Until. I asked for some water and a restroom. After my pat-down, I was considered a secured passenger. But alas, even though I was pushed in my wheelchair by airport staff to a restroom, pushed INTO the restroom by said staff, and locked in; even then; I had to go through another standing-up pat-down before returning to my chair. I managed to get a bottle of sprite for me and a fanta orange for Rick on this journey – we hadn’t eaten dinner. Yikes, I won’t move AGAIN, I thought, sipping my sprite in tiny swallows. I had a pain under my rib cage; it always hurts when I’m extremely tired or tense; and the more I thought about it, the worse it got. Eight hours of a tiny seat in coach ahead of me, aahh, I’ll take a Tylenol AND the pain pill my doctor had given me for the absolute worst emergencies. So I did. All my evening meds were in my Pill Minder; hmmm, I’ll take these now too, so I don’t forget. Gulp, gulp.

The crew arrived, spiffy in Edelweiss Airlines garb, so European in style! OH MY, I thought – are Friedrich and Frieda part of this crew? I clung to my sprite bottle, determined not to be deprived of something to drink EVER AGAIN. Next thing I know, I’m pushed to the door of the plane, assisted to my seat, and tucked into my 8-hour coach-prison. Rick squeezed into the seat beside; we buckled up. And then it happened. That sprite I’d been sipping on came back up. Just sprite, in two rapid upchucks (gross I know), spilling all down my shirt. I didn’t have time to reach for a Sickness Bag, just pow, there it was – I was soaking wet. Even Rick wasn’t aware of what had happened!

Sometimes an angel is one step ahead of us. When I zipped up fancy-schmancy in the hotel, things just didn’t fit, so my blue-knit night-shirt got crammed into my backpack. First time on the entire trip I’d put any clothing there. Awesome, I’m thinking, sitting there now soaking wet. I can go to the restroom with my backpack, get out my night-shirt, clean up, dry off, and nobody needs to know of my mishap. We were on the row right in front of the restrooms; just a swift step in. Blue-knit night-shirt looked like a tee shirt; I tucked up some of its length; good to go. Back to my seat. Buckled.

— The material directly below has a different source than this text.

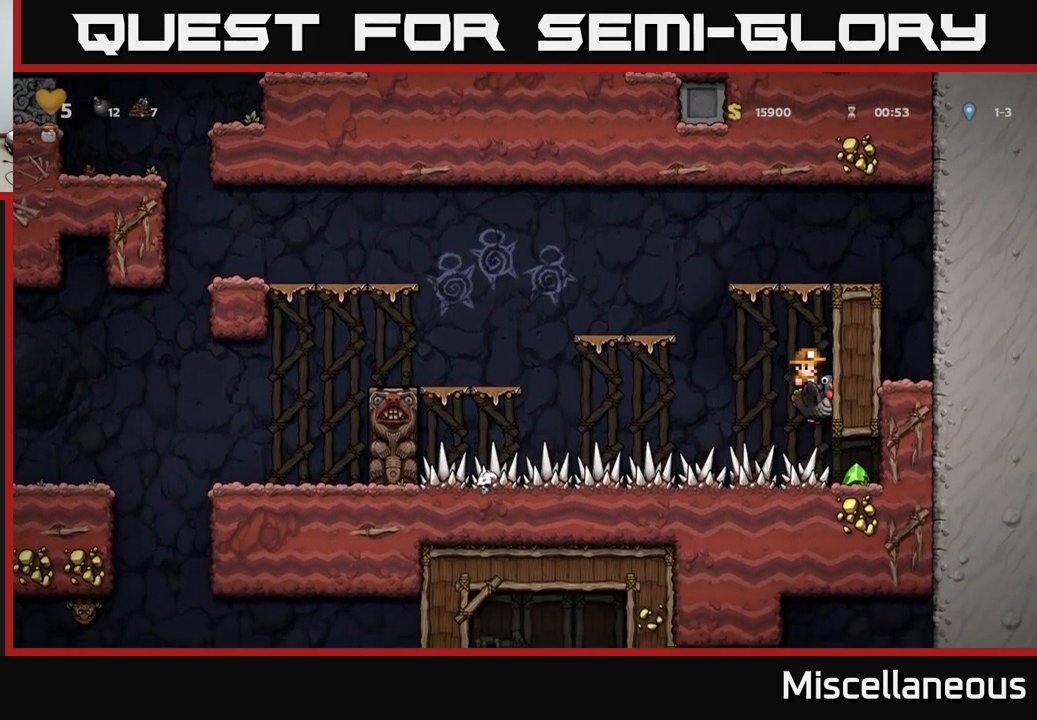
{"buttons": ["A", "DPAD_RIGHT"], "events": [[333, "DPAD_RIGHT", "down"]]}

The flight attendants were busy getting everyone settled in. The pain under my rib cage continued, the stress building. At home, a Tylenol and my electric heating pad take care of that problem. No heating pads here. Then I remembered the lovely hot water bottles tucked into our bed in the tent camps, all cozily wrapped in flannel, so comforting! Ah, an idea; surely they’d have such a thing on airplanes too! I signaled to an attendant (no, she didn’t look anything like Freida). “Could you bring me a hot water bottle, please?” This fell into the realm of an answer on Jeopardy. “A hot water bottle? You want a bottle of hot water?” She looked genuinely puzzled. I explained about these strange bottles filled with hot water that one could place against ones body for warmth, or to ease pain.

“Pain?” she said, eyebrows raised. “You are in pain? Where is your pain?” Before I realized how my answer would affect the next moments, I replied “In my chest.” This set off a series of alarms and commotion befitting the arrival of a baby or something equally monumental. Suddenly a nurse appeared; the passenger across the aisle announced he was a doctor. Questions, questions, questions. “They are going to haul me off this plane,” I realized. “It’s my RIGHT side,” I said, as fast as I could think. “It’s a surgical scar! Sometimes it acts up!” What kind of surgery? How long ago? Ten minutes of questioning ensued before calm finally settled in. The aisle began to clear. Rick, and the passenger on the other side of me, each patted my shoulder. “Whew, that was close.”

And then, the nice non-Freida attendant was back. “I have a hot water bottle for you,” she said. “I hope this helps.” She had taken a two-liter sprite bottle, filled it with water, wrapped it in a towel, and microwaved it. The plane took off. I left Africa wearing a blue-knit night-shirt overlain by a bottle of hot water. Adventure 101, I passed.